### TASK GOAL
Can you copy the listing below verbatim, beginning at the line that contains "family: Tortricidae" and ending with the listing's last line?

[Stored data]
## Start

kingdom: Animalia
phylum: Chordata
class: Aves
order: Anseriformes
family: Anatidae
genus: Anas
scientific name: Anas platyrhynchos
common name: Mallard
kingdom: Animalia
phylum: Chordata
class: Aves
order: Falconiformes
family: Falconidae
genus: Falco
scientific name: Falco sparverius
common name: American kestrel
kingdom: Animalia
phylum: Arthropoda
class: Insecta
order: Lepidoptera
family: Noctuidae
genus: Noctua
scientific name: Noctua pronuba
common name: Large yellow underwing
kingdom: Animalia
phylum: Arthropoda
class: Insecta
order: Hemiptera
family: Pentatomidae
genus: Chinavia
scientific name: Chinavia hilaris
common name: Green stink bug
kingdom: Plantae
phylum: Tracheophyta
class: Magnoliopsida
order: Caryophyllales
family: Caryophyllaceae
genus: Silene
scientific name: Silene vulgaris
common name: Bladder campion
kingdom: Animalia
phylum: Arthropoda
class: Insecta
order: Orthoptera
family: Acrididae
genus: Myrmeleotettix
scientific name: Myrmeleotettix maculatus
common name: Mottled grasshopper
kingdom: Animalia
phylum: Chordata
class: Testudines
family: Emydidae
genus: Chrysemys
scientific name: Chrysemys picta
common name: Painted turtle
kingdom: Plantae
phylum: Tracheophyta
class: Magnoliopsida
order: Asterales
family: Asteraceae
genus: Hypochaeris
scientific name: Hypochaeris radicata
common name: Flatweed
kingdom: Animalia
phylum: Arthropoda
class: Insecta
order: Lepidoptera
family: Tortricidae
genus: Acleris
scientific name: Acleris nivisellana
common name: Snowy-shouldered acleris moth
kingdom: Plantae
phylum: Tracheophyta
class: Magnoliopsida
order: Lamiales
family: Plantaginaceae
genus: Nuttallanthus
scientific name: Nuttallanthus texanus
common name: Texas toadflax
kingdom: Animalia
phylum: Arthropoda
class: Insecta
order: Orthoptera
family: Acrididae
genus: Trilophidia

## End

### RESULT OF THIS TASK
family: Tortricidae
genus: Acleris
scientific name: Acleris nivisellana
common name: Snowy-shouldered acleris moth
kingdom: Plantae
phylum: Tracheophyta
class: Magnoliopsida
order: Lamiales
family: Plantaginaceae
genus: Nuttallanthus
scientific name: Nuttallanthus texanus
common name: Texas toadflax
kingdom: Animalia
phylum: Arthropoda
class: Insecta
order: Orthoptera
family: Acrididae
genus: Trilophidia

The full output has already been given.